About this task
Write out again, word for word, the lines starting at the very beginning of the items and ending at the line that contains "домашнего применения.", including both ends.

Data
>>>>>

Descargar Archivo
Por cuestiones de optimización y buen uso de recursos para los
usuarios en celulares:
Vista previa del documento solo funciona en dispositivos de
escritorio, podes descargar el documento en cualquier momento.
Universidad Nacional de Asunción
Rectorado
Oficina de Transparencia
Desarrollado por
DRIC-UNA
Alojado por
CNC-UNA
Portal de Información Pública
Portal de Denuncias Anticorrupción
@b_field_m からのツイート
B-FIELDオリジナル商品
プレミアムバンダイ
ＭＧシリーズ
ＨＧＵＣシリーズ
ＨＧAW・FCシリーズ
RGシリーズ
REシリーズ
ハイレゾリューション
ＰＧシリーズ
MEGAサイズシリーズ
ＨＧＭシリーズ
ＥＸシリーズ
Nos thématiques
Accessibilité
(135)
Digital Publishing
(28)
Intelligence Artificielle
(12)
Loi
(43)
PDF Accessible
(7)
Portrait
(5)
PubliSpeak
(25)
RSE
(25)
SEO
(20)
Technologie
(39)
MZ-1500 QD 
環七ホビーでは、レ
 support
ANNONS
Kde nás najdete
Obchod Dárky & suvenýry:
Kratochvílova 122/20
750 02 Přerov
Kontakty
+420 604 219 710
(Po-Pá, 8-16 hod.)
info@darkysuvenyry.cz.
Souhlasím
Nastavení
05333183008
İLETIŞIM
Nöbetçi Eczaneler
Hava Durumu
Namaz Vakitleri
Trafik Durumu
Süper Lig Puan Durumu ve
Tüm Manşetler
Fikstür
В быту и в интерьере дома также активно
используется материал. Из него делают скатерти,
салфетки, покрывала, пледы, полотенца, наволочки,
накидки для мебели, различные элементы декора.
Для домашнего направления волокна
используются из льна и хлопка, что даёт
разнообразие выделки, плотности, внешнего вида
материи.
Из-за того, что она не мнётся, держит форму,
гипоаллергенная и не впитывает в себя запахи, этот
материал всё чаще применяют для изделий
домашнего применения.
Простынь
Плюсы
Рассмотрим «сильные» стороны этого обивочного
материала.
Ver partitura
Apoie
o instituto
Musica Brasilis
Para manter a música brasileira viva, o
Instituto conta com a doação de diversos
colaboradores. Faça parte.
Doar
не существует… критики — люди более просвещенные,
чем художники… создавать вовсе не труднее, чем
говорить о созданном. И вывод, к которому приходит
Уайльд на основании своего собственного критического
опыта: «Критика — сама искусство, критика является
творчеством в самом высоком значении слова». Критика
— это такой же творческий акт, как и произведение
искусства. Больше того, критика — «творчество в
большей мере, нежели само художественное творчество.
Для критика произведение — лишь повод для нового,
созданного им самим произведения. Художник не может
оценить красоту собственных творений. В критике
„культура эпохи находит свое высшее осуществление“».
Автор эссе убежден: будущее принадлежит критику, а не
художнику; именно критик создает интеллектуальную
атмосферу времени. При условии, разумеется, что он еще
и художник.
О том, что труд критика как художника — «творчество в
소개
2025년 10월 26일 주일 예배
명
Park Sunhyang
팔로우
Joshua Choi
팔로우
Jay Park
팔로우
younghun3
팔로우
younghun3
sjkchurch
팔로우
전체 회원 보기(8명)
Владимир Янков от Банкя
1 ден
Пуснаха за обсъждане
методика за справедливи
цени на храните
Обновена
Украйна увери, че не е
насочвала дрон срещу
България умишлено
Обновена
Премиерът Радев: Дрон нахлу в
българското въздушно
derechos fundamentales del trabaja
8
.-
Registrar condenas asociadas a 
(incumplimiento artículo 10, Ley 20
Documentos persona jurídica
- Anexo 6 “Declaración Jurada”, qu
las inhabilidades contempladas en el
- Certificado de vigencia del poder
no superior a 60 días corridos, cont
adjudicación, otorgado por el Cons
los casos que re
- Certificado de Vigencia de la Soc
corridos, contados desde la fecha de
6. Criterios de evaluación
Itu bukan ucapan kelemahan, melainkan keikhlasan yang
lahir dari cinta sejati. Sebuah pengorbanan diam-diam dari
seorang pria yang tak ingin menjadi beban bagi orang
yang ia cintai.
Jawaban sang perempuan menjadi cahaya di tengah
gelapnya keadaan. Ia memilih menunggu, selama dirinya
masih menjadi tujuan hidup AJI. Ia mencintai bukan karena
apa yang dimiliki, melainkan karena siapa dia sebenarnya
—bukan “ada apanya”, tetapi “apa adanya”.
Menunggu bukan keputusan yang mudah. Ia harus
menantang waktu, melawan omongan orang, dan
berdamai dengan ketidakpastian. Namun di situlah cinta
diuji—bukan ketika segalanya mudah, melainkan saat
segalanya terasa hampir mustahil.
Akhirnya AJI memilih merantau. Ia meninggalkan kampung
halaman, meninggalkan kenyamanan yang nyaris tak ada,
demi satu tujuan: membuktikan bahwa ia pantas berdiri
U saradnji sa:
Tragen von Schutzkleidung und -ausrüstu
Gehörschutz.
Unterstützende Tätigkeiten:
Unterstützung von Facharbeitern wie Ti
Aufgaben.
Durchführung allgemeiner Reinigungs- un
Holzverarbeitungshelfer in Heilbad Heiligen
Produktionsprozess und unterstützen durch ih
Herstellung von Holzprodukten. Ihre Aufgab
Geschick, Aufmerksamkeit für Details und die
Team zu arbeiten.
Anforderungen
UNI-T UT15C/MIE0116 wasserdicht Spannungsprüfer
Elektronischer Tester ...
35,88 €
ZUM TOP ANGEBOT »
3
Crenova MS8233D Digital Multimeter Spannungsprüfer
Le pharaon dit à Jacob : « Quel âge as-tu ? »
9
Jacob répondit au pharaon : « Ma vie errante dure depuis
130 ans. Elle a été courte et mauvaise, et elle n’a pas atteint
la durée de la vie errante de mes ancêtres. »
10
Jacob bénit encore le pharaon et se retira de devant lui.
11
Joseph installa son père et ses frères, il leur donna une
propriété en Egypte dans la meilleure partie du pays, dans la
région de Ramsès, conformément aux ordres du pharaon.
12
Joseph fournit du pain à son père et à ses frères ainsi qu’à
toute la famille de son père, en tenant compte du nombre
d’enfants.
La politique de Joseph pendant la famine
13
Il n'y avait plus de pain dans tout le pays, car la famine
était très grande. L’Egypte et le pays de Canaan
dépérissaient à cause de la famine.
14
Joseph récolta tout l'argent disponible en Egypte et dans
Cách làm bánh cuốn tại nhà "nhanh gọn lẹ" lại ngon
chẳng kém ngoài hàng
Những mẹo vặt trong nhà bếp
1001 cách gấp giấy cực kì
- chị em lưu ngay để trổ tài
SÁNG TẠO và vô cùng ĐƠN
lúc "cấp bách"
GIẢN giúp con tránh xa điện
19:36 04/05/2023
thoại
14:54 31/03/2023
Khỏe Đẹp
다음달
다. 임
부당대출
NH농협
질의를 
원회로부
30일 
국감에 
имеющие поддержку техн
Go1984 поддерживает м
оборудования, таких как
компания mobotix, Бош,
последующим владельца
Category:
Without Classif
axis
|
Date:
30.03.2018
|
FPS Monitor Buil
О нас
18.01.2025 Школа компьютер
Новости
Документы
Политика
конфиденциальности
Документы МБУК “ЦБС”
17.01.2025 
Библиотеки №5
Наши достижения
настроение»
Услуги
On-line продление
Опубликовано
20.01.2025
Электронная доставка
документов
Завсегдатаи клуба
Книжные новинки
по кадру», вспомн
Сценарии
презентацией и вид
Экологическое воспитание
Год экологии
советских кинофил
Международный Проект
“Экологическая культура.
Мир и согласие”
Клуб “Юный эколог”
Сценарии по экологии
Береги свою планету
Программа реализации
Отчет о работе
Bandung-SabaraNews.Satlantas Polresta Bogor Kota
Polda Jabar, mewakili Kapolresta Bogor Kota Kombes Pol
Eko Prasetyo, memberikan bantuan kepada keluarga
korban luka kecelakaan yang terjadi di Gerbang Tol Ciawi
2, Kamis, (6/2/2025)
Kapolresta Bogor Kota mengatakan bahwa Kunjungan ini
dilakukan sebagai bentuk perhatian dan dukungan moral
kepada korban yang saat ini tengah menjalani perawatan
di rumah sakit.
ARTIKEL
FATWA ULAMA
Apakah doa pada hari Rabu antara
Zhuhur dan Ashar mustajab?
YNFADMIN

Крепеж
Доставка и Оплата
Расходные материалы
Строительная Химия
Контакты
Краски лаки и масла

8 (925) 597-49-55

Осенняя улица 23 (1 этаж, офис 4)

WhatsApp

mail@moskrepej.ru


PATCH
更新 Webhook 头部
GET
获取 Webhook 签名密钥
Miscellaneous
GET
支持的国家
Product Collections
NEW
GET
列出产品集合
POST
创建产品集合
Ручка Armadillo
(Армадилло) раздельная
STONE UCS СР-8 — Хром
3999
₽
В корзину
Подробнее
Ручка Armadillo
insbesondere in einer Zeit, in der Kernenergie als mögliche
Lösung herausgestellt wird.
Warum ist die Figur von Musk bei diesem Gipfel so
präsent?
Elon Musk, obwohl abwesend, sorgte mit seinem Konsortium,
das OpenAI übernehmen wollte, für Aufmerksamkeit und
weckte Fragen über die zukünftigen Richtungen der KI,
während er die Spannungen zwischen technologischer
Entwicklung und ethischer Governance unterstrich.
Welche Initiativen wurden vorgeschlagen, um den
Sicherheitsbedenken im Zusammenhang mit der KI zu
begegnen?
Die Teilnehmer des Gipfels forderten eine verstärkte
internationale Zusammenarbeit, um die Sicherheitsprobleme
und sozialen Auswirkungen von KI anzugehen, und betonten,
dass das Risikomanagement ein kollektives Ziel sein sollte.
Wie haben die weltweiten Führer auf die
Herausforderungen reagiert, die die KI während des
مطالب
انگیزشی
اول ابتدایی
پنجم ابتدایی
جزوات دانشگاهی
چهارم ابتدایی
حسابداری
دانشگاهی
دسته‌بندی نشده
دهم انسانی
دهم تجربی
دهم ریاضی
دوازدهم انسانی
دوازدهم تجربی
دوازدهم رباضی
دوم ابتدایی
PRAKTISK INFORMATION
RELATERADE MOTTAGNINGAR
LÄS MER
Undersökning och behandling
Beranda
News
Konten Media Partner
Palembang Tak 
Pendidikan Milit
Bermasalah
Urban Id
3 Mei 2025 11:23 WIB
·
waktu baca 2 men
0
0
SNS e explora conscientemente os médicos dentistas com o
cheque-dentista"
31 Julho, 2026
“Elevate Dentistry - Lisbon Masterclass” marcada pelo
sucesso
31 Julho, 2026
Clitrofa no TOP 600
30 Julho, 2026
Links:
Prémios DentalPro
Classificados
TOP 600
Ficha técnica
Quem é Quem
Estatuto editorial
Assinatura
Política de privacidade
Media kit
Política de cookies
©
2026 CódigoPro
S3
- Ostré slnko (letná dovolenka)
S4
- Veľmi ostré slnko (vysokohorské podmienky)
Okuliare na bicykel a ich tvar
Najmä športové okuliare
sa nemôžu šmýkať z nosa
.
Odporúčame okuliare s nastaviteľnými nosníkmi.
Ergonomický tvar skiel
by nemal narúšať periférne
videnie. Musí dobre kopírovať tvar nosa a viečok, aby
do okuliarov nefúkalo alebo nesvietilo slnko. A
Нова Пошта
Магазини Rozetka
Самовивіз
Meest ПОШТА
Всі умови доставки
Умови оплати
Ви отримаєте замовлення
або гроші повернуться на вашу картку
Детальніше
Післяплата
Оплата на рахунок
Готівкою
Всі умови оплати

<<<<<

Solution for this problem
Descargar Archivo
Por cuestiones de optimización y buen uso de recursos para los
usuarios en celulares:
Vista previa del documento solo funciona en dispositivos de
escritorio, podes descargar el documento en cualquier momento.
Universidad Nacional de Asunción
Rectorado
Oficina de Transparencia
Desarrollado por
DRIC-UNA
Alojado por
CNC-UNA
Portal de Información Pública
Portal de Denuncias Anticorrupción
@b_field_m からのツイート
B-FIELDオリジナル商品
プレミアムバンダイ
ＭＧシリーズ
ＨＧＵＣシリーズ
ＨＧAW・FCシリーズ
RGシリーズ
REシリーズ
ハイレゾリューション
ＰＧシリーズ
MEGAサイズシリーズ
ＨＧＭシリーズ
ＥＸシリーズ
Nos thématiques
Accessibilité
(135)
Digital Publishing
(28)
Intelligence Artificielle
(12)
Loi
(43)
PDF Accessible
(7)
Portrait
(5)
PubliSpeak
(25)
RSE
(25)
SEO
(20)
Technologie
(39)
MZ-1500 QD 
環七ホビーでは、レ
 support
ANNONS
Kde nás najdete
Obchod Dárky & suvenýry:
Kratochvílova 122/20
750 02 Přerov
Kontakty
+420 604 219 710
(Po-Pá, 8-16 hod.)
info@darkysuvenyry.cz.
Souhlasím
Nastavení
05333183008
İLETIŞIM
Nöbetçi Eczaneler
Hava Durumu
Namaz Vakitleri
Trafik Durumu
Süper Lig Puan Durumu ve
Tüm Manşetler
Fikstür
В быту и в интерьере дома также активно
используется материал. Из него делают скатерти,
салфетки, покрывала, пледы, полотенца, наволочки,
накидки для мебели, различные элементы декора.
Для домашнего направления волокна
используются из льна и хлопка, что даёт
разнообразие выделки, плотности, внешнего вида
материи.
Из-за того, что она не мнётся, держит форму,
гипоаллергенная и не впитывает в себя запахи, этот
материал всё чаще применяют для изделий
домашнего применения.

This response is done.